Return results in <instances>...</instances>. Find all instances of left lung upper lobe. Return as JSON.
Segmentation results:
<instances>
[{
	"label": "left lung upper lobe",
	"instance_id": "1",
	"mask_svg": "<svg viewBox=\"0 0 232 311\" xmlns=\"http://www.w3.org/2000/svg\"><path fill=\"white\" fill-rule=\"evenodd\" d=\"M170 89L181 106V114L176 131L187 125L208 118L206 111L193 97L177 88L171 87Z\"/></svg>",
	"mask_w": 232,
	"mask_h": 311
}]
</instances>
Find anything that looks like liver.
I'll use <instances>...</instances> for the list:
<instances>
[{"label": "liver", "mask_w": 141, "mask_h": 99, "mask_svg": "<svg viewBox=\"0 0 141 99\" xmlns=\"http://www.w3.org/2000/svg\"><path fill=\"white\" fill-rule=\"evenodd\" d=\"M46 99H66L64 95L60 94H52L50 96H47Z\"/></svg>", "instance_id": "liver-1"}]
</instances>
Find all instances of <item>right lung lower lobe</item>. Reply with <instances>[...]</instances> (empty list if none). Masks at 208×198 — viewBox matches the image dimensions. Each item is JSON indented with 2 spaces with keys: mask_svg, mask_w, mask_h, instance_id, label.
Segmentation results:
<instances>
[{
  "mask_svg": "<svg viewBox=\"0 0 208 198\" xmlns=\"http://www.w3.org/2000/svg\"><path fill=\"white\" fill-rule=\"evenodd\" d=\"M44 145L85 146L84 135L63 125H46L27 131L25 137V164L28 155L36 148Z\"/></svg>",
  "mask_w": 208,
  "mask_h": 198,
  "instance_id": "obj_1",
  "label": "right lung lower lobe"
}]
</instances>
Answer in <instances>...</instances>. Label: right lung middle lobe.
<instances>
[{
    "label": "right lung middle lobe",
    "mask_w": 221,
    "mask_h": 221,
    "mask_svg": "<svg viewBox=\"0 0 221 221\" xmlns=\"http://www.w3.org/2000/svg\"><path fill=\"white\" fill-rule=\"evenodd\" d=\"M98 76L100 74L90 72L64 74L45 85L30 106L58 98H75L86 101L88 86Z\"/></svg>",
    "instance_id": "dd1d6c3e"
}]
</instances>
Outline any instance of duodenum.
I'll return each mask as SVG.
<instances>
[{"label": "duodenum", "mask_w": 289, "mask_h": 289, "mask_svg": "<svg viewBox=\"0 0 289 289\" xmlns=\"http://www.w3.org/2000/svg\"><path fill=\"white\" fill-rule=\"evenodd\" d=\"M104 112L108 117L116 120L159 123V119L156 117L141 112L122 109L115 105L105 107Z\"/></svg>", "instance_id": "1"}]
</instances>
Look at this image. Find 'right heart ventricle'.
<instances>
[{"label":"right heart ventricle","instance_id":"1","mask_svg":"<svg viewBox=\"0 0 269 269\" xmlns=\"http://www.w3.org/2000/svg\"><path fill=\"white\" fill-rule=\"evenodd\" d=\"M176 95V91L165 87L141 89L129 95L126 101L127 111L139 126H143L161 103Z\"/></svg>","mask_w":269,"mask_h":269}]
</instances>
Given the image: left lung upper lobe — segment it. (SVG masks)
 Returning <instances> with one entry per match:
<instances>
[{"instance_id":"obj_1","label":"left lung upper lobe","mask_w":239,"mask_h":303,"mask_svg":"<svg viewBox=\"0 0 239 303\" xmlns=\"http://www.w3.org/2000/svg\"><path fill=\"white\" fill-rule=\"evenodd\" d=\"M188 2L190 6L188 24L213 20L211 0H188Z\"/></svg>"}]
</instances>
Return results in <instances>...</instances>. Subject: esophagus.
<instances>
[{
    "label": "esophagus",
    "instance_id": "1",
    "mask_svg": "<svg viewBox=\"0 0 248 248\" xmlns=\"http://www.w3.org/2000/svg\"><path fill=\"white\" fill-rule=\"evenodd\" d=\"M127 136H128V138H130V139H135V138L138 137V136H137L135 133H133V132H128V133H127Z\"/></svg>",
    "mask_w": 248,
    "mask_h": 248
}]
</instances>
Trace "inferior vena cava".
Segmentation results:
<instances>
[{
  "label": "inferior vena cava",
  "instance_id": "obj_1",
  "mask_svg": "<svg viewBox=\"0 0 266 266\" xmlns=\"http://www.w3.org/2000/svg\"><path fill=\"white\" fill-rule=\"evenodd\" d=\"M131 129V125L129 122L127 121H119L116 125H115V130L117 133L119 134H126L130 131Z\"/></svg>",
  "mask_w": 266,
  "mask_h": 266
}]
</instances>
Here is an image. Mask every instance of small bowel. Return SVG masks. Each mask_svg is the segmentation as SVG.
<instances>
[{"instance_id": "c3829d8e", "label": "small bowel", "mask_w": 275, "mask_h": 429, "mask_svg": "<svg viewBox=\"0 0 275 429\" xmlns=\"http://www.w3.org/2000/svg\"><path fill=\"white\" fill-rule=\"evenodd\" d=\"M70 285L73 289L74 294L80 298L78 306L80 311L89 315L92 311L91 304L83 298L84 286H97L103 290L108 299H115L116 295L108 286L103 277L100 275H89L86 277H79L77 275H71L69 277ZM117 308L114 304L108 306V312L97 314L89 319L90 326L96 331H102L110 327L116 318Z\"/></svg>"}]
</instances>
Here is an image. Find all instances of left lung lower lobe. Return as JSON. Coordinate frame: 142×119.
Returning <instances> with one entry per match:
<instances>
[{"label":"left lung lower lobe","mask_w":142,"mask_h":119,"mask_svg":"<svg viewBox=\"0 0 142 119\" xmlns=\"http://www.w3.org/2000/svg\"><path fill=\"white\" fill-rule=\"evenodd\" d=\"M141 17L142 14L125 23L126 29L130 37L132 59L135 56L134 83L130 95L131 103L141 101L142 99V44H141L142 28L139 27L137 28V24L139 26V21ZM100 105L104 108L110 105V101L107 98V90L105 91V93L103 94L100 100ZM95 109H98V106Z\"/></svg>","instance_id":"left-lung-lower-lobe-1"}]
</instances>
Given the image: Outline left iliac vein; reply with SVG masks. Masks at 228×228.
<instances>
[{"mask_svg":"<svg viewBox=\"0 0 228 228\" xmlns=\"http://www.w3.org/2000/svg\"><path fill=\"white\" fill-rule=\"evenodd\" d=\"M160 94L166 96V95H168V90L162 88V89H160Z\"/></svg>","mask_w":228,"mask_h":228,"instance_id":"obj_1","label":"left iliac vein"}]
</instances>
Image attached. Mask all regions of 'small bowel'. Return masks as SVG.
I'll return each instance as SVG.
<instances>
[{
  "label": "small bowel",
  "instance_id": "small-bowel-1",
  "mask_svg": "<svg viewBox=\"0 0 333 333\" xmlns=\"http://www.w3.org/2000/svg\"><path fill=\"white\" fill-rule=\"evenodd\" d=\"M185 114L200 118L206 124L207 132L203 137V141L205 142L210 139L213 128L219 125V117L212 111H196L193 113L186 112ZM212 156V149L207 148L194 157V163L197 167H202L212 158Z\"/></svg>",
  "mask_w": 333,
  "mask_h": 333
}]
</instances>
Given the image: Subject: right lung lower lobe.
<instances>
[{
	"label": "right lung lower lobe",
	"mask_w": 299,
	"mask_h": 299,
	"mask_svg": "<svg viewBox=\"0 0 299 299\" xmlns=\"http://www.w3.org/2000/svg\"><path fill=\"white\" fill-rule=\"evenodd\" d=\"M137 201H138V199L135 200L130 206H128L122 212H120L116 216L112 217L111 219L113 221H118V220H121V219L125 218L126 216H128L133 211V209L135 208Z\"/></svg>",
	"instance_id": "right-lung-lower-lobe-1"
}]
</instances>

### Task description
Put every line of the material above into a Markdown table with two columns, No. and Line, numbering the rows in order and leaving out blank lines.

### Complete response
| No. | Line |
|---|---|
| 1 | Return results in <instances>...</instances>. Find all instances of left lung upper lobe. Return as JSON. |
| 2 | Segmentation results: |
| 3 | <instances> |
| 4 | [{ |
| 5 | 	"label": "left lung upper lobe", |
| 6 | 	"instance_id": "1", |
| 7 | 	"mask_svg": "<svg viewBox=\"0 0 232 311\" xmlns=\"http://www.w3.org/2000/svg\"><path fill=\"white\" fill-rule=\"evenodd\" d=\"M170 89L181 106V114L176 131L187 125L208 118L206 111L193 97L177 88L171 87Z\"/></svg>", |
| 8 | 	"mask_w": 232, |
| 9 | 	"mask_h": 311 |
| 10 | }] |
| 11 | </instances> |
| 12 | Find anything that looks like liver. |
| 13 | I'll use <instances>...</instances> for the list: |
| 14 | <instances> |
| 15 | [{"label": "liver", "mask_w": 141, "mask_h": 99, "mask_svg": "<svg viewBox=\"0 0 141 99\" xmlns=\"http://www.w3.org/2000/svg\"><path fill=\"white\" fill-rule=\"evenodd\" d=\"M46 99H66L64 95L60 94H52L50 96H47Z\"/></svg>", "instance_id": "liver-1"}] |
| 16 | </instances> |
| 17 | Find all instances of <item>right lung lower lobe</item>. Reply with <instances>[...]</instances> (empty list if none). Masks at 208×198 — viewBox matches the image dimensions. Each item is JSON indented with 2 spaces with keys: mask_svg, mask_w, mask_h, instance_id, label. |
| 18 | Segmentation results: |
| 19 | <instances> |
| 20 | [{ |
| 21 |   "mask_svg": "<svg viewBox=\"0 0 208 198\" xmlns=\"http://www.w3.org/2000/svg\"><path fill=\"white\" fill-rule=\"evenodd\" d=\"M44 145L85 146L84 135L63 125H46L27 131L25 137V164L28 155L36 148Z\"/></svg>", |
| 22 |   "mask_w": 208, |
| 23 |   "mask_h": 198, |
| 24 |   "instance_id": "obj_1", |
| 25 |   "label": "right lung lower lobe" |
| 26 | }] |
| 27 | </instances> |
| 28 | Answer in <instances>...</instances>. Label: right lung middle lobe. |
| 29 | <instances> |
| 30 | [{ |
| 31 |     "label": "right lung middle lobe", |
| 32 |     "mask_w": 221, |
| 33 |     "mask_h": 221, |
| 34 |     "mask_svg": "<svg viewBox=\"0 0 221 221\" xmlns=\"http://www.w3.org/2000/svg\"><path fill=\"white\" fill-rule=\"evenodd\" d=\"M98 76L100 74L90 72L64 74L45 85L30 106L58 98H75L86 101L88 86Z\"/></svg>", |
| 35 |     "instance_id": "dd1d6c3e" |
| 36 | }] |
| 37 | </instances> |
| 38 | Outline any instance of duodenum. |
| 39 | I'll return each mask as SVG. |
| 40 | <instances> |
| 41 | [{"label": "duodenum", "mask_w": 289, "mask_h": 289, "mask_svg": "<svg viewBox=\"0 0 289 289\" xmlns=\"http://www.w3.org/2000/svg\"><path fill=\"white\" fill-rule=\"evenodd\" d=\"M104 112L108 117L116 120L159 123V119L156 117L141 112L122 109L115 105L105 107Z\"/></svg>", "instance_id": "1"}] |
| 42 | </instances> |
| 43 | Look at this image. Find 'right heart ventricle'. |
| 44 | <instances> |
| 45 | [{"label":"right heart ventricle","instance_id":"1","mask_svg":"<svg viewBox=\"0 0 269 269\" xmlns=\"http://www.w3.org/2000/svg\"><path fill=\"white\" fill-rule=\"evenodd\" d=\"M176 95V91L165 87L141 89L129 95L126 101L127 111L139 126H143L161 103Z\"/></svg>","mask_w":269,"mask_h":269}] |
| 46 | </instances> |
| 47 | Given the image: left lung upper lobe — segment it. (SVG masks) |
| 48 |  Returning <instances> with one entry per match: |
| 49 | <instances> |
| 50 | [{"instance_id":"obj_1","label":"left lung upper lobe","mask_w":239,"mask_h":303,"mask_svg":"<svg viewBox=\"0 0 239 303\" xmlns=\"http://www.w3.org/2000/svg\"><path fill=\"white\" fill-rule=\"evenodd\" d=\"M188 2L190 6L188 24L213 20L211 0H188Z\"/></svg>"}] |
| 51 | </instances> |
| 52 | Return results in <instances>...</instances>. Subject: esophagus. |
| 53 | <instances> |
| 54 | [{ |
| 55 |     "label": "esophagus", |
| 56 |     "instance_id": "1", |
| 57 |     "mask_svg": "<svg viewBox=\"0 0 248 248\" xmlns=\"http://www.w3.org/2000/svg\"><path fill=\"white\" fill-rule=\"evenodd\" d=\"M127 136H128V138H130V139H135V138L138 137V136H137L135 133H133V132H128V133H127Z\"/></svg>", |
| 58 |     "mask_w": 248, |
| 59 |     "mask_h": 248 |
| 60 | }] |
| 61 | </instances> |
| 62 | Trace "inferior vena cava". |
| 63 | Segmentation results: |
| 64 | <instances> |
| 65 | [{ |
| 66 |   "label": "inferior vena cava", |
| 67 |   "instance_id": "obj_1", |
| 68 |   "mask_svg": "<svg viewBox=\"0 0 266 266\" xmlns=\"http://www.w3.org/2000/svg\"><path fill=\"white\" fill-rule=\"evenodd\" d=\"M131 129V125L129 122L127 121H119L116 125H115V130L117 133L119 134H126L130 131Z\"/></svg>", |
| 69 |   "mask_w": 266, |
| 70 |   "mask_h": 266 |
| 71 | }] |
| 72 | </instances> |
| 73 | Here is an image. Mask every instance of small bowel. Return SVG masks. Each mask_svg is the segmentation as SVG. |
| 74 | <instances> |
| 75 | [{"instance_id": "c3829d8e", "label": "small bowel", "mask_w": 275, "mask_h": 429, "mask_svg": "<svg viewBox=\"0 0 275 429\" xmlns=\"http://www.w3.org/2000/svg\"><path fill=\"white\" fill-rule=\"evenodd\" d=\"M70 285L73 289L74 294L80 298L78 306L80 311L89 315L92 311L91 304L83 298L84 286H97L103 290L108 299H115L116 295L108 286L103 277L100 275H89L86 277H79L77 275H71L69 277ZM117 308L114 304L108 306V312L97 314L89 319L90 326L96 331H102L110 327L116 318Z\"/></svg>"}] |
| 76 | </instances> |
| 77 | Here is an image. Find all instances of left lung lower lobe. Return as JSON. Coordinate frame: 142×119. |
| 78 | Returning <instances> with one entry per match: |
| 79 | <instances> |
| 80 | [{"label":"left lung lower lobe","mask_w":142,"mask_h":119,"mask_svg":"<svg viewBox=\"0 0 142 119\" xmlns=\"http://www.w3.org/2000/svg\"><path fill=\"white\" fill-rule=\"evenodd\" d=\"M141 17L142 14L125 23L126 29L130 37L132 59L135 56L134 83L130 95L131 103L141 101L142 99V44H141L142 28L139 27L137 28V24L139 26V21ZM100 105L104 108L110 105V101L107 98V90L105 91V93L103 94L100 100ZM95 109H98V106Z\"/></svg>","instance_id":"left-lung-lower-lobe-1"}] |
| 81 | </instances> |
| 82 | Given the image: Outline left iliac vein; reply with SVG masks. Masks at 228×228. |
| 83 | <instances> |
| 84 | [{"mask_svg":"<svg viewBox=\"0 0 228 228\" xmlns=\"http://www.w3.org/2000/svg\"><path fill=\"white\" fill-rule=\"evenodd\" d=\"M160 94L166 96V95H168V90L162 88V89H160Z\"/></svg>","mask_w":228,"mask_h":228,"instance_id":"obj_1","label":"left iliac vein"}] |
| 85 | </instances> |
| 86 | Image attached. Mask all regions of 'small bowel'. Return masks as SVG. |
| 87 | I'll return each instance as SVG. |
| 88 | <instances> |
| 89 | [{ |
| 90 |   "label": "small bowel", |
| 91 |   "instance_id": "small-bowel-1", |
| 92 |   "mask_svg": "<svg viewBox=\"0 0 333 333\" xmlns=\"http://www.w3.org/2000/svg\"><path fill=\"white\" fill-rule=\"evenodd\" d=\"M185 114L200 118L206 124L207 132L203 137V141L205 142L210 139L213 128L219 125V117L212 111H196L193 113L186 112ZM212 156V149L207 148L194 157V163L197 167H202L212 158Z\"/></svg>", |
| 93 |   "mask_w": 333, |
| 94 |   "mask_h": 333 |
| 95 | }] |
| 96 | </instances> |
| 97 | Given the image: Subject: right lung lower lobe. |
| 98 | <instances> |
| 99 | [{ |
| 100 | 	"label": "right lung lower lobe", |
| 101 | 	"mask_w": 299, |
| 102 | 	"mask_h": 299, |
| 103 | 	"mask_svg": "<svg viewBox=\"0 0 299 299\" xmlns=\"http://www.w3.org/2000/svg\"><path fill=\"white\" fill-rule=\"evenodd\" d=\"M137 201H138V199L135 200L130 206H128L122 212H120L116 216L112 217L111 219L113 221H118V220H121V219L125 218L126 216H128L133 211V209L135 208Z\"/></svg>", |
| 104 | 	"instance_id": "right-lung-lower-lobe-1" |
| 105 | }] |
| 106 | </instances> |